Ivan Van de Cloot: “Il existe des normes pour cela. Les économistes appellent cela l'”excess cost” du régime fiscal. Quels sont les coûts en terme de bien-être pour 1 euro d’impôt à collecter ? Dans certains pays, cela mène à un prix en terme de bien-être de 1,5 euro. En Belgique, on arrive à 2,1 euros. Le système est donc néfaste pour le développement économique. Un tel coût élevé de la fiscalité n’est acceptable que si les revenus sont dépensés utilement. C’est le cas en Suède ou en Finlande, mais pas ici. Regardez par exemple la croissance sauvage des agences au niveau flamand. Le gouvernement peut tout de même faire quelque chose à cela ?”

Le gouvernement augmente le précompte mobilier sur certains produits d’épargne de 25 à 27%. L’uniformisation de la fiscalité sur l’épargne est toujours attendue.

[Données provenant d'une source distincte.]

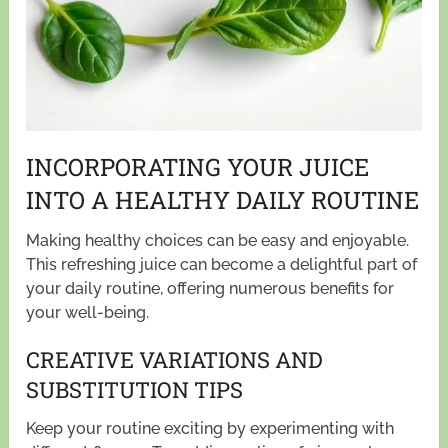
INCORPORATING YOUR JUICE
INTO A HEALTHY DAILY ROUTINE
Making healthy choices can be easy and enjoyable.
This refreshing juice can become a delightful part of
your daily routine, offering numerous benefits for
your well-being.
CREATIVE VARIATIONS AND
SUBSTITUTION TIPS
Keep your routine exciting by experimenting with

Ivan Van de Cloot: “Le débat au sujet de la fiscalité sur la fortune est parfois d’un niveau d’école primaire. Il y a trop peu de pragmatisme dans la réflexion. J’entends des plaidoyers pour imposer la fortune et le travail de la même manière. Si le tarif réel de l’impôt sur la plus-value est de 0%, n’est-il tout de même pas insensé de vouloir l’imposer de suite à 50% comme pour le travail ? Le régime fiscal est comme un camion-citerne. Si vous faites tourner le volant de ce camion-citerne comme si vous rouliez avec des auto-tamponneuses à la foire, vous obtenez une catastrophe.”